Shuna Island, Loch Linnhe, Argyll

Offers in Excess of £1,850,000

Property Description

Key features

  • Private Island
  • House - 7 beds, 3 receptions
  • Barn - consent for conversion
  • Trout loch & coastal fishing
  • 2 mainland cottages

Full description

Tenure: Freehold


Situation

Shuna Island is located in the southern reaches of Loch Linnhe on Scotland's west coast, to the north of the island of Lismore and north east of the Isle of Mull; the Morvern peninsula lies to the west. Access to the island is by private boat, with a five to 10 minute crossing from Linnhe Marine, which is accessed off the A828 Connel to Ballachulish road. Oban is 19 miles to the south and Fort William 27 miles to the north. Glasgow is 102 miles to the south by road.

Scotland's west coast, and in particular Loch Linnhe, is world famous for its spectacularly scenic sailing waters. Nearby Dunstaffnage Marina and Oban Marina on the Island of Kerrera both have first class facilities and are home to many fine sailing craft. The nearest village on the mainland is Port Appin which has a primary school and a village shop which provides essential provisions. It also has two very well respected seafood restaurants and is the terminal for the ferry to Lismore. Oban offers a good range of shops and professional services as well as secondary schooling and a railway station with regular services to Glasgow and London. A sleeper service runs from Fort William. Oban is also the ferry terminal to the Western Isles. There is a small airport at nearby North Connel and Glasgow International Airport has a wide range of domestic and international services.
^^^^^^^^^^^^^^^^
- **Exercise prompt**
Repeat the Shuna Island listing word for word, starting with "Scotland's west coast, and" and going on through "and international services.". Rely only on the Shuna Island text for what follows.
^^^^^^^^^^^^^^^^
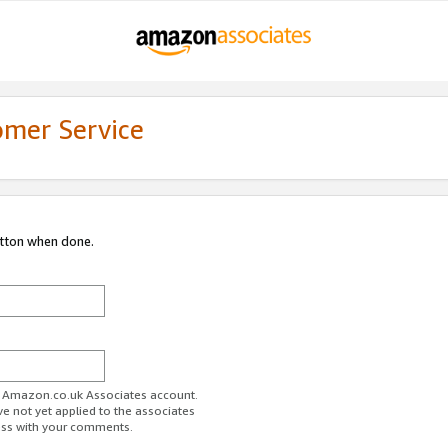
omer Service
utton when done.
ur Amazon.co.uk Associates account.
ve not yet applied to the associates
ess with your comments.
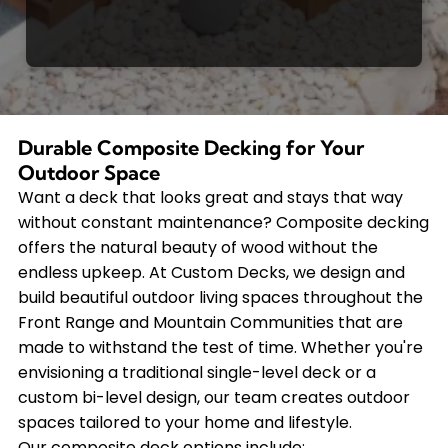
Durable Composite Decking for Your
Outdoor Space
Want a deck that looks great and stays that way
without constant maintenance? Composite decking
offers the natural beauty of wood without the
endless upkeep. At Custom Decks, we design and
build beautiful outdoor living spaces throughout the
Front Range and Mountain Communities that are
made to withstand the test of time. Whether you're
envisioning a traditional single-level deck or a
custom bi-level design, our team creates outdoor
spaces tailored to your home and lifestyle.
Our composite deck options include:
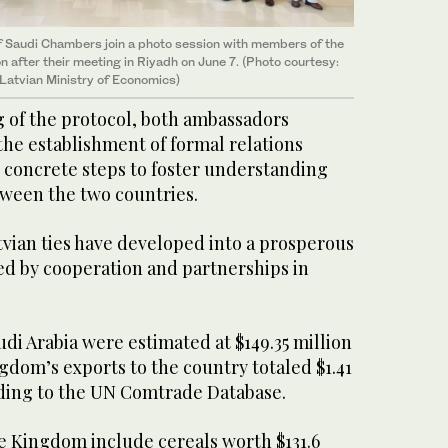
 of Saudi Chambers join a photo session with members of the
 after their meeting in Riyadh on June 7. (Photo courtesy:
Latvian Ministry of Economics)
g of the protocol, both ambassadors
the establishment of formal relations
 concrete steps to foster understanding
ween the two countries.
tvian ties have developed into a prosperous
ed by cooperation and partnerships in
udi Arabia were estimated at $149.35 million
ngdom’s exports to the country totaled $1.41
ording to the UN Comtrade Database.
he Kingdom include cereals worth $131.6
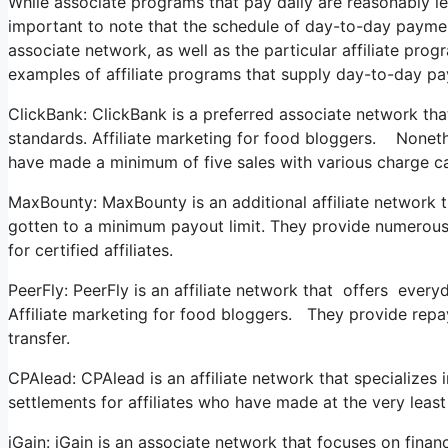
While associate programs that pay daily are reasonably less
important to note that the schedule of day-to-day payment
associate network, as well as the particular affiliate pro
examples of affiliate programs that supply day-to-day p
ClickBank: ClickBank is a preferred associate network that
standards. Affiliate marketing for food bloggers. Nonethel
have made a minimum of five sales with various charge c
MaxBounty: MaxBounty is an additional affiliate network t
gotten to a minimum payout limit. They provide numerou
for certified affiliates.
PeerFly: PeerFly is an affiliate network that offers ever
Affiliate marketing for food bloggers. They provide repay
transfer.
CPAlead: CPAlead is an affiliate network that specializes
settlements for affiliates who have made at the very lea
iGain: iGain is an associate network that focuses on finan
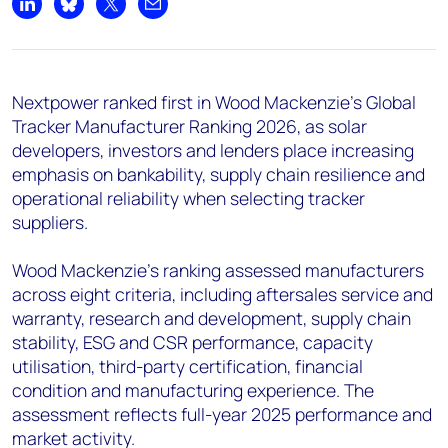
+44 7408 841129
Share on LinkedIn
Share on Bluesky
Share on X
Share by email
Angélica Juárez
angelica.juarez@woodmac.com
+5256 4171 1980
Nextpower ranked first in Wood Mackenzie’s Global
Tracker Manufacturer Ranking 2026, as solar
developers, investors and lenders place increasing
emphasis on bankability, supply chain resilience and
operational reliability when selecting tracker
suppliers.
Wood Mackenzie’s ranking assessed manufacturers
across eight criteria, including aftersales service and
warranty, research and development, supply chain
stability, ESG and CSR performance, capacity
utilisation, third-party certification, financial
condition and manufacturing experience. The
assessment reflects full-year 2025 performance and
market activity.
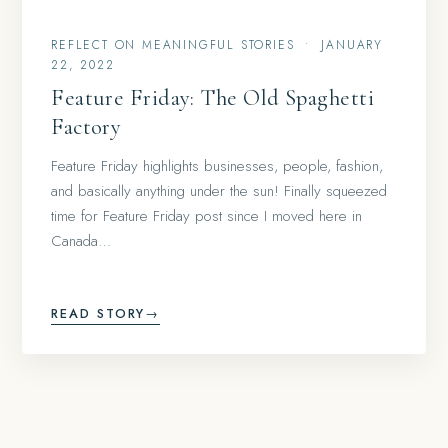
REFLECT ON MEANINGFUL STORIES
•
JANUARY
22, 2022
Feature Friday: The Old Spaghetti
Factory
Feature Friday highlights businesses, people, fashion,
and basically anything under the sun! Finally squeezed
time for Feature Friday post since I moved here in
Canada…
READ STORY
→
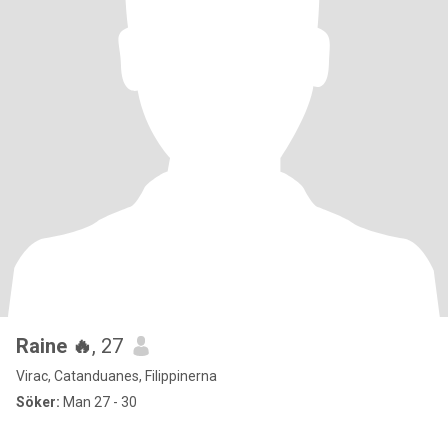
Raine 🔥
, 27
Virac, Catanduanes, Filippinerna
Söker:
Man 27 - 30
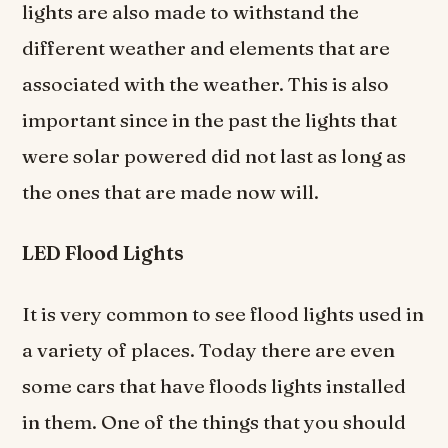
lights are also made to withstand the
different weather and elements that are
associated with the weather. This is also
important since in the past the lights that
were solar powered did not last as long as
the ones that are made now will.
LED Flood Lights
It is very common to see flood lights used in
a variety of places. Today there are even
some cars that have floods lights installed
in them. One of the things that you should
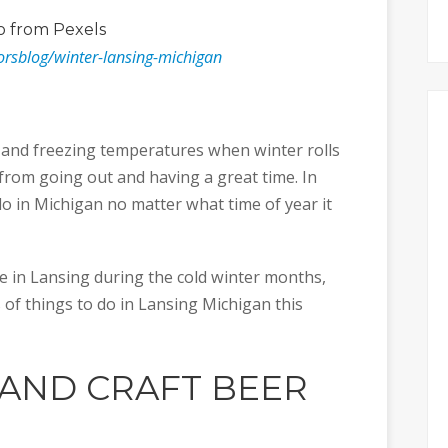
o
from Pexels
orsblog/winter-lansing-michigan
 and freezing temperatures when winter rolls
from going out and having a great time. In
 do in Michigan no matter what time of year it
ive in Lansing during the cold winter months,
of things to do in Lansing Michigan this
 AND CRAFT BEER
^^^^^^^^^^^^^^^^
- **Response to the task**
Scotland's west coast, and in particular Loch Linnhe, is world famous for its spectacularly scenic sailing waters. Nearby Dunstaffnage Marina and Oban Marina on the Island of Kerrera both have first class facilities and are home to many fine sailing craft. The nearest village on the mainland is Port Appin which has a primary school and a village shop which provides essential provisions. It also has two very well respected seafood restaurants and is the terminal for the ferry to Lismore. Oban offers a good range of shops and professional services as well as secondary schooling and a railway station with regular services to Glasgow and London. A sleeper service runs from Fort William. Oban is also the ferry terminal to the Western Isles. There is a small airport at nearby North Connel and Glasgow International Airport has a wide range of domestic and international services.